### WHAT THE EXERCISE ASKS
The answer must be an exact copy of the records, with every picture removed.

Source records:

_ _ _

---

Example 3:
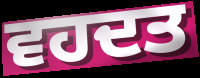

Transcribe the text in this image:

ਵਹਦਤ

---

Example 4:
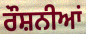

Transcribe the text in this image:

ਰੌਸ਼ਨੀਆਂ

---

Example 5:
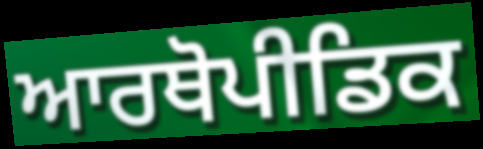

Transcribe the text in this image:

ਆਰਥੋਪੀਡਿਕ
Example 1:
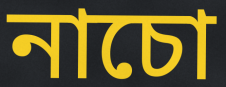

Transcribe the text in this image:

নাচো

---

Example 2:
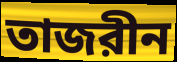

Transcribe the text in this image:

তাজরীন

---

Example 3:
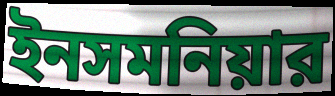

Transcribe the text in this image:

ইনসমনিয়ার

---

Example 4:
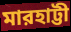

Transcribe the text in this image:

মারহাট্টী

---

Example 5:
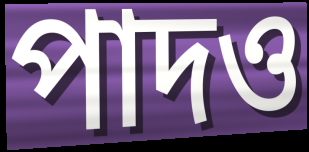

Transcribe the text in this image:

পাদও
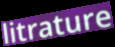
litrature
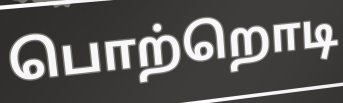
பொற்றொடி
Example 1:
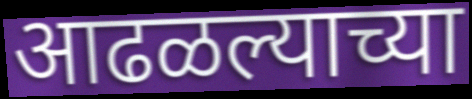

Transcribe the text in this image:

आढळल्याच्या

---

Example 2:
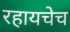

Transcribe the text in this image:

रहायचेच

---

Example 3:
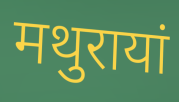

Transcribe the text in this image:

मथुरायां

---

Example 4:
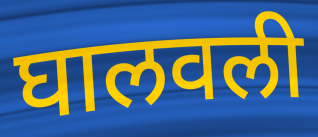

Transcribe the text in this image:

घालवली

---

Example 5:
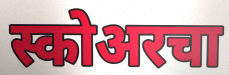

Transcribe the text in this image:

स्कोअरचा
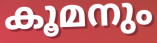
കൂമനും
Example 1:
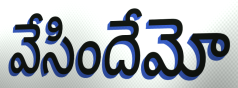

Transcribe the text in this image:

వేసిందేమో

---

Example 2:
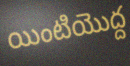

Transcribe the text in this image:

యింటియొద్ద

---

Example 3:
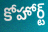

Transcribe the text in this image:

_ _ _

### RESPONSE TO THIS TASK
---

Example 3:

Transcribe the text in this image:

ਵਹਦਤ

---

Example 4:

Transcribe the text in this image:

ਰੌਸ਼ਨੀਆਂ

---

Example 5:

Transcribe the text in this image:

ਆਰਥੋਪੀਡਿਕ
Example 1:

Transcribe the text in this image:

নাচো

---

Example 2:

Transcribe the text in this image:

তাজরীন

---

Example 3:

Transcribe the text in this image:

ইনসমনিয়ার

---

Example 4:

Transcribe the text in this image:

মারহাট্টী

---

Example 5:

Transcribe the text in this image:

পাদও
litrature
பொற்றொடி
Example 1:

Transcribe the text in this image:

आढळल्याच्या

---

Example 2:

Transcribe the text in this image:

रहायचेच

---

Example 3:

Transcribe the text in this image:

मथुरायां

---

Example 4:

Transcribe the text in this image:

घालवली

---

Example 5:

Transcribe the text in this image:

स्कोअरचा
കൂമനും
Example 1:

Transcribe the text in this image:

వేసిందేమో

---

Example 2:

Transcribe the text in this image:

యింటియొద్ద

---

Example 3:

Transcribe the text in this image:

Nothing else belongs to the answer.